正直、まだ完全に男の子時代の女の子に対する感情と言うのが抜け切れていなくて、無防備に触ったり抱き着いたりしてくる女子の突発的な行動は、凛にとってまだ未知の世界に等しくて、彼女らの生態にまだ完全に順応していない。女の子の香りにドキドキしてしまったりするのは日常茶飯事だが、それでも自分に分け隔てなく接してくれるクラスの女子達には感謝しか無かった。

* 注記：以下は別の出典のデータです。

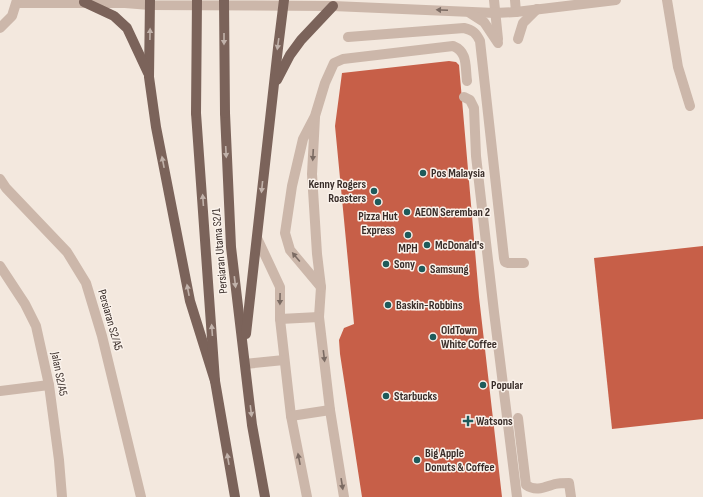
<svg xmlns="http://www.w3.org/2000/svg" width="703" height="497" viewBox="0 0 703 497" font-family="'Sofia Sans Condensed',sans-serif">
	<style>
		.building { fill: #c75f48 }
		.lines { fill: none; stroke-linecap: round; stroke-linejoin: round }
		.minor { stroke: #ccb7aa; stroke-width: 10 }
		.major { stroke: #7b635a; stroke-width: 10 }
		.major-bridge { stroke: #7b635a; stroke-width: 10 }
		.oneway { fill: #7b6b63 }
		.oneway2 { fill: #c1b2aa }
		.poi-dot { fill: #1e5b5b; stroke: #faf2eb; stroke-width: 1.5 }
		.labels { text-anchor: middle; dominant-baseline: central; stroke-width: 3; stroke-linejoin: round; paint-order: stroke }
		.poi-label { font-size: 12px; font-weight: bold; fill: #392d29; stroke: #faf2eb; text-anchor: start }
		.street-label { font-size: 12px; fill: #392d29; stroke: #faf2eb }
	</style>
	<rect width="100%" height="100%" fill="#f3e8de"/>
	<!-- building -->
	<g class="building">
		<path d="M449,61L456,62L459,65L479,297L502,497H362L340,354L339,340L344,328L354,324L335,126L342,73Z"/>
		<path d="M703,246V419L612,429L594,258Z"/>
	</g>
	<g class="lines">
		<!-- minor -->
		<g class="minor">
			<path d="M494,0L498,39"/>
			<path d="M515,0L516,12"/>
			<path d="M667,0L678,67L690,106"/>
			<path d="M17,3H125L150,5L333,6L495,13L516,12L616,0"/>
			<path d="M470,13L484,22L498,43"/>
			<path d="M0,28L12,16L17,0"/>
			<path d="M348,37L464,28C473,30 476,33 480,41L504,258L505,262L508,263H524"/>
			<path d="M518,39L523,23L537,9"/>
			<path d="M464,97L470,100L474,108L476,156L494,312L517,497"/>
			<path d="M315,117L312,174L317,254L321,287L319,317L330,410L344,497"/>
			<path d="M0,179L6,188L67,252L86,283L102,336L141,497"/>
			<path d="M257,238L280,287V319L291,416L307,497"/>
			<path d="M0,266L25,304L36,326L49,385L59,460L62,497"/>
			<path d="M321,287L290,250L285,233L292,186L303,139L315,116L325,83L334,63L343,59L453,46C468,52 465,66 467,81"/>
			<path d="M280,319L319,317"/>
			<path d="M245,364L284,360"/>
			<path d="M0,391L49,385"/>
			<path d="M291,416L330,410"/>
			<path d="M518,418L526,485C536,492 545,487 555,484C559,483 564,483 569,483L571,497"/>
		</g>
		<!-- major -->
		<g class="major">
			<path d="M150,0L149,77L156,127L190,301L215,381"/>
			<path d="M84,2L114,16L127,28L148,73"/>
			<path d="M277,80L290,55L301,40L333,6"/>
			<path d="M196,113L215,381L235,497"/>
			<path d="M225,113L231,247L252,425L265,497"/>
			<path d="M246,334L278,48L284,0"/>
		</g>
		<!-- major-bridge -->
		<g class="major-bridge">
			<path d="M224,0L225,113"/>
			<path d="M196,113L197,0"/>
		</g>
	</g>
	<!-- one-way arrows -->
	<defs><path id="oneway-solid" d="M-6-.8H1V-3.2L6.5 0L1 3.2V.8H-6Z"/></defs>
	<g class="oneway">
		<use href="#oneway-solid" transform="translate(442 10) rotate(-178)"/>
		<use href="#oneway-solid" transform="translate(313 155) rotate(93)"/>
		<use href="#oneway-solid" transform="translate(296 257) rotate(-130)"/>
		<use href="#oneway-solid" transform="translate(280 299) rotate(91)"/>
		<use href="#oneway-solid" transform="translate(324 356) rotate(83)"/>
		<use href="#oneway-solid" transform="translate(299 459) rotate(-101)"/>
		<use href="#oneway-solid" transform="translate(342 484) rotate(81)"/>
	</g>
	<g class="oneway2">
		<use href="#oneway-solid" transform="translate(150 34) rotate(-89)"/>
		<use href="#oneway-solid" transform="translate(224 39) rotate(90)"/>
		<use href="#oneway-solid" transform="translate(278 44) rotate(98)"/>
		<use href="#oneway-solid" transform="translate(226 152) rotate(87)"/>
		<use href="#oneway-solid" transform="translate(163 162) rotate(-101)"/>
		<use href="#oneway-solid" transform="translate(262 187) rotate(96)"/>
		<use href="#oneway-solid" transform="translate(203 200) rotate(-94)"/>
		<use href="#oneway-solid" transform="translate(235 282) rotate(83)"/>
		<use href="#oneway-solid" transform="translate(188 290) rotate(-101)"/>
		<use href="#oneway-solid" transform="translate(212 330) rotate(-94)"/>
		<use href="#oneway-solid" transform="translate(251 411) rotate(83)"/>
		<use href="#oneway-solid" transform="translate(228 459) rotate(-100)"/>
	</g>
	<!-- markers -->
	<g class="poi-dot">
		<circle cx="423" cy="173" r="4"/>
		<circle cx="374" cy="191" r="4"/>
		<circle cx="378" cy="202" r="4"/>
		<circle cx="407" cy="212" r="4"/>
		<circle cx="408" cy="235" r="4"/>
		<circle cx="427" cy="245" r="4"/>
		<circle cx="386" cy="264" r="4"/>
		<circle cx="422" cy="269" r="4"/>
		<circle cx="388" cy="305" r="4"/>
		<circle cx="433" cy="337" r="4"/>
		<circle cx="483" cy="385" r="4"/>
		<circle cx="386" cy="396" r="4"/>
		<path d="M466 415h4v4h4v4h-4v4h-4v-4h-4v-4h4z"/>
		<circle cx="417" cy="460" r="4"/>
	</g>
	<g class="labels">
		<!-- poi labels -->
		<g class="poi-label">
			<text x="431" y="173">Pos Malaysia</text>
			<text x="366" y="184" text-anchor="end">Kenny Rogers<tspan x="366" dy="14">Roasters</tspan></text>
			<text x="415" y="212">AEON Seremban 2</text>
			<text x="378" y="216" text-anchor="middle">Pizza Hut<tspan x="378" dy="14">Express</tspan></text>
			<text x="435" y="245">McDonald's</text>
			<text x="408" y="248" text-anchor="middle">MPH</text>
			<text x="394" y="264">Sony</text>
			<text x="430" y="269">Samsung</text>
			<text x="396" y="305">Baskin-Robbins</text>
			<text x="441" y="330">OldTown<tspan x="441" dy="14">White Coffee</tspan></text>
			<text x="491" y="385">Popular</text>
			<text x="394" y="396">Starbucks</text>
			<text x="476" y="421">Watsons</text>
			<text x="425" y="453">Big Apple<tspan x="425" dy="14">Donuts &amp; Coffee</tspan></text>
		</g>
		<!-- street labels -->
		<g class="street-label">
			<text transform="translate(220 251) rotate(-95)">Persiaran Utama S2/1</text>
			<text transform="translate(110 320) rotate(74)">Persiaran S2/A5</text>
			<text transform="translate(59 374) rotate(79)">Jalan S2/A5</text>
		</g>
	</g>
</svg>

「気分悪くなったりしたら言ってね、一緒に保健室行ってあげるからさ」

「あ、うん、ありがとう」


莉子はちょこんとウィンクして見せると手を振りながら自分の席に戻って行った。凛の頬が赤かったり湯、それは、この好きが本物なのかどうか良く分からないままその人を思って自らを慰め、その初体験を独特の香りで母に見透かされ何の言い訳も出来ず朝の忙しく濃縮された時間の中に漂う気まずい風景がコマ送りで流れる中、母の失笑と共に逃げる様に家を出たその瞬間、紗久良と莉子に鉢合わせして激しく混乱し、頬を染めそれが今まで治まらなかったのだ。


男の子に良く有る風景はまだ凛が完全に女の子になり切れていない中途半端な時代の象徴なのかも知れなかった。